South-east Asia is where most of the world’s billionaires live, so there was plenty of material, the only difficulty being presented by the fact that of all the various types of people there are, billionaires are about the least keen on publicity. It wasn’t at all clear what kind of access I would get, and I very much didn’t fancy the idea of spending weeks being fended off and playing phone tag with PRs and PAs.
‘That’s part of the interest,’ said Berkowitz. ‘Inaccessibility. Shiftiness. Keeping secrets. The whole point of these guys, especially in Hong Kong, is no one knows where the money comes from. Not the real mega-money but the money they started with. Focus on the early years.’
‘I thought you said that the combination of British libel laws, Chinese ideas about face and a few hundred million dollars in the bank made for a cast-iron guarantee that no one ever said a truthful word about any of this,’ I said.
‘Not in public they don’t. But,’ said Berkowitz, waving his hands in front of his face like a man trying to enact the Dance of the Seven Veils without moving his body, ‘you can hint .’
So now, in a rage, I went ahead and wrote about billionaires – except I didn’t take Berkowitz’s advice about hinting. Instead I went ahead and spent a month gathering, collating and writing up the unexpurgated story of the Hong Kong über -rich, focusing on the issue of where their money came from. In the case of several of the biggest local fortunes, the answers involved the Communists, the Triads, Khun Sa and his opium empire, and the rights to gambling in Macao. I put in all the stories which oneheard told over and after drinks: about the money that had been filtered back from Macao to the socialist parties of Portugal and France, as recompense for mysterious favours; about the money which had poured into the British Conservative Party in the run-up to the 1992 General Election, a subject on which Hong Kong was pullulating with rumours; about how the appointment of Governor Patten – who as Conservative Party chairman had been in charge of spending the party’s war chest in that same election – had in some local circles been seen as a discreet gesture of acknowledgement; about many other things besides. I put in, in short, as much of the secret history of Hong Kong as I had ever heard.
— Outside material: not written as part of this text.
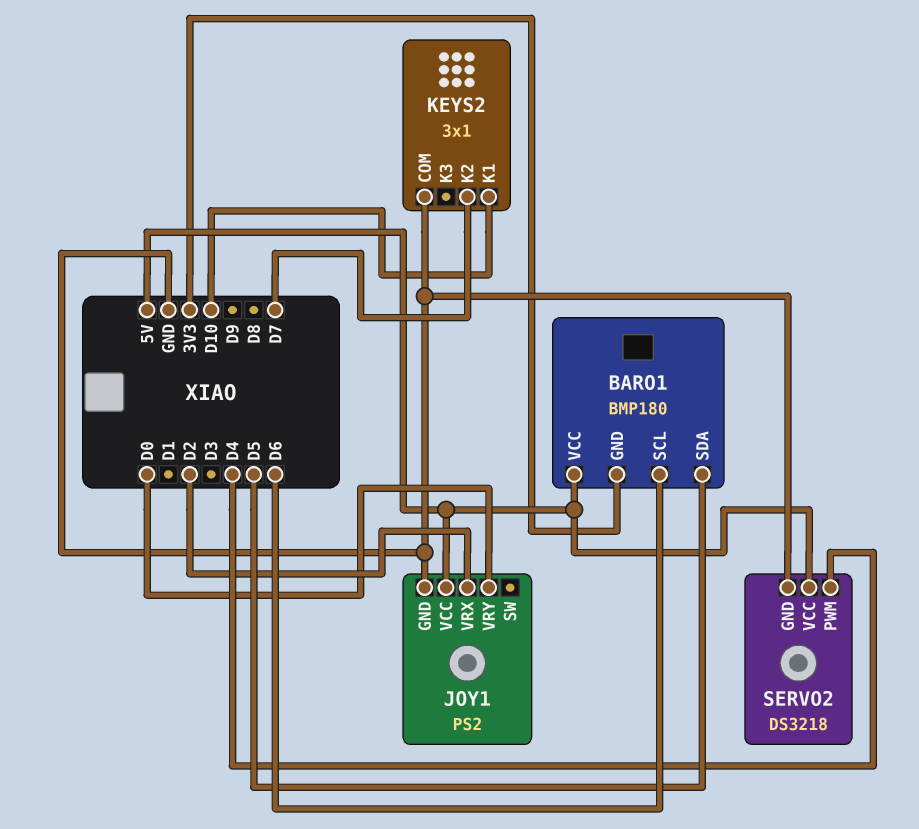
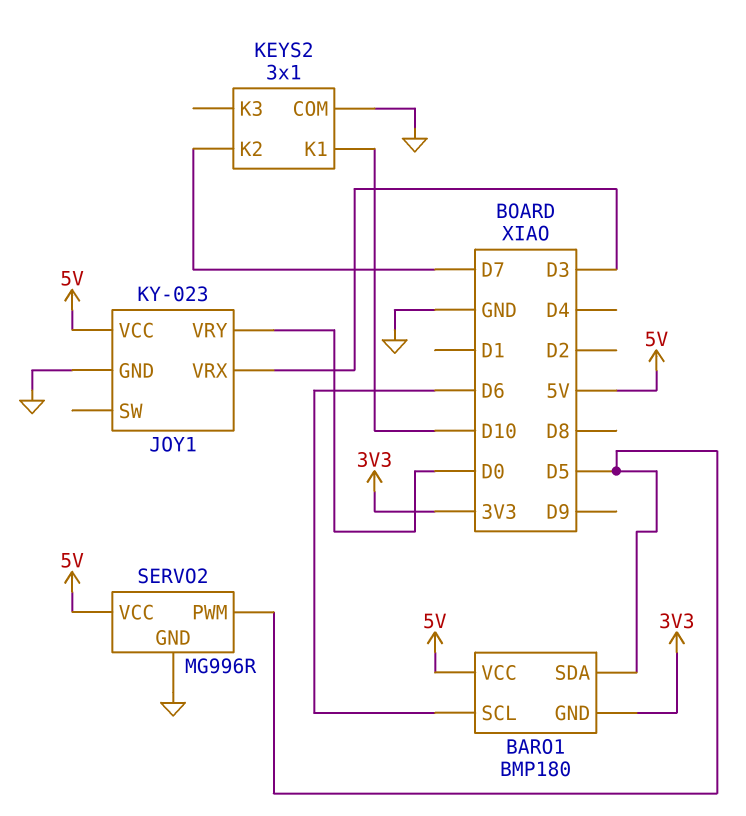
JOY1: PS2 -> KY-023
JOY1 pin VRX: D2 -> D3
SERVO2: DS3218 -> MG996R
SERVO2 pin PWM: D4 -> D5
There was one omission from the piece: the Wos. Everybody knew about the Triad rumours in the family’s past. Since there wasn’t a hope in hell of printing anything about them in a magazine they owned, I deliberately left it all out, in the hope that that would be in its own way a signal about how things worked in Hong Kong. In the end, up against the deadline, I wrote all day and all night and filed the story at dawn the next morning. It was, though I say so myself, fucking great – the best piece I’d ever written. At ten, Berkowitz called me with a herogram. I ran a bubble bath and read a Mills and Boon, booked a massage for four that afternoon, and went back to bed.
At about six I was floating around the flat in a post-massage stupor, feeling a bit knackered, a bit drifty, and very pleased with myself, when the phone rang again. I picked it up expecting more compliments.
‘Miss Stone?’
‘Yup, speaking.’
‘Winston Tang here. Mr Oss’s personal assistant. Mr Oss asked me to present his compliments and would it be possible for you to meet him at Queen’s Pier in an hour.’
‘Um, yeah, sure, may I ask … no, that’s fine.’
Another herogram, I felt sure. News clearly travelled fast within the Wo organisation.
*
I arrived at the pier about ten minutes early, dressed for business in a pink fake-Chanel power suit, Gucci slingbacks, with a Prada handbag, and, for a touch of offhand cool, Calvin Kleinsunglasses. Not bad, though I say so myself. Men always overestimate the extent to which women dress for display, and underestimate how much we use clothes as armour.